Super Bowl Weather, In an era before domed stadiums became common, Mike Ditka played his share of tough games in poor weather as a Hall of Fame tight end for the Chicago Bears in the 1960s.
Soldier Field. Lambeau Field. Tiger Stadium. Ditka played in them all, and he didn’t mind.
But Ditka said playing the Super Bowl outdoors in the terrible weather expected Sunday at MetLife Stadium in East Rutherford, N.J., is dumb.
“The weather’s going to be a problem,” Ditka told the Free Press. “They made a big mistake. The game shouldn’t be there. I mean, it’s stupid.”
Early weather forecasts for Super Bowl XLVIII call for temperatures around 30 degrees with a mix of snow and rain.
“First of all, it’s not fair to the players,” Ditka said. “It’s not going to be fair to the fans. It’s not going to be that enjoyable.
“I mean, I understand it’s the Super Bowl and it’s a privilege to play in the Super Bowl.

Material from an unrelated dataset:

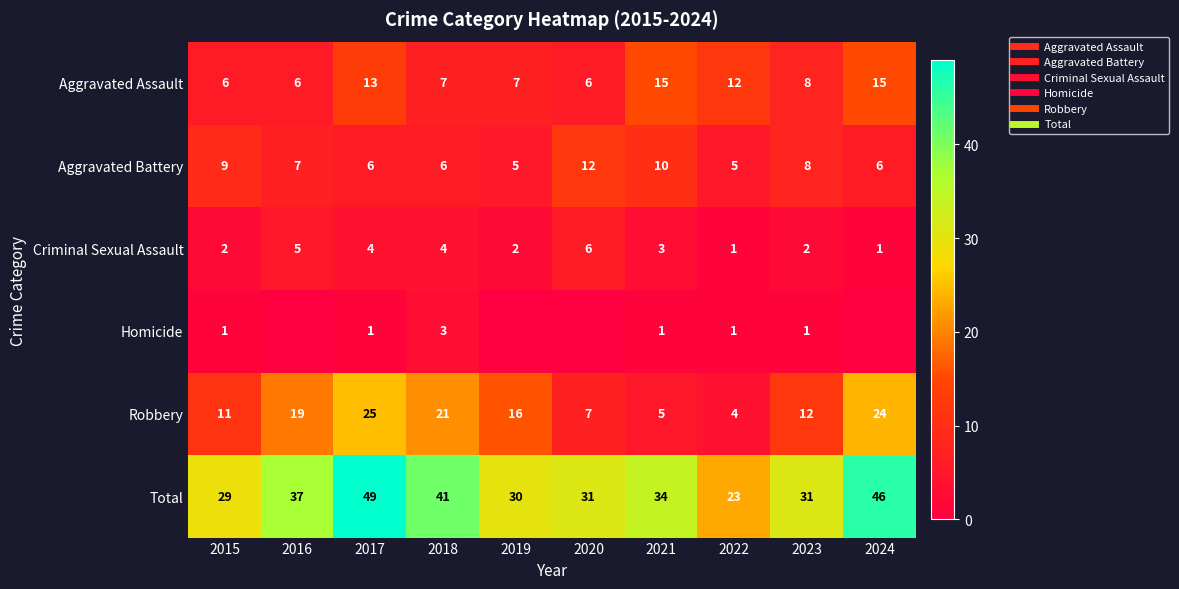

Rank the categories by Homicide value from lowest to highest.

2016, 2019, 2020, 2024, 2015, 2017, 2021, 2022, 2023, 2018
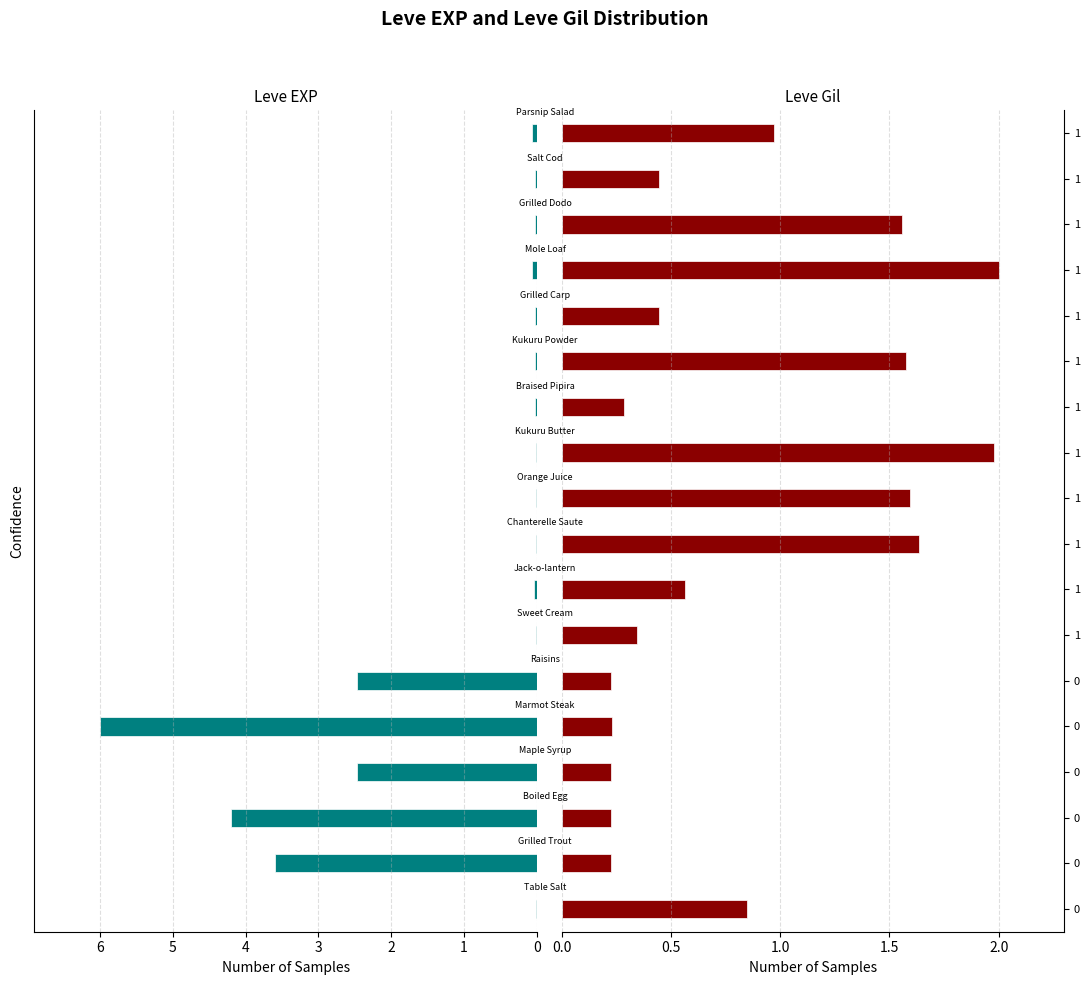

Rank the categories by Leve EXP value from lowest to highest.

0, 1, 1, 1, 1, 1, 1, 1, 1, 1, 1, 1, 1, 0, 0, 0, 0, 0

It’d be nice to be playing in Miami or San Diego or New Orleans or somewhere the weather is conducive to guys being able to show their talents.”
And that’s Ditka’s biggest beef with the game in poor weather. Players really can’t play to their full potential for artificial reasons. When Ditka played in the mud and blood on sloppy fields, it was an unavoidable necessity.
The NFL will have an army of snow-removal personnel and equipment on hand. But even commissioner Roger Goodell doesn’t have the power to stop the rain, wind and snow.
“I’m just saying, if you get extreme cold or you get snow during the game, then it’s unfair to the fans, to the players, to everybody,” Ditka said. “You’re not going to be able to perform at near the level you’re used to. And the element of luck comes into it, and it shouldn’t happen in that game. That game should be based on the people on the field who make the plays.”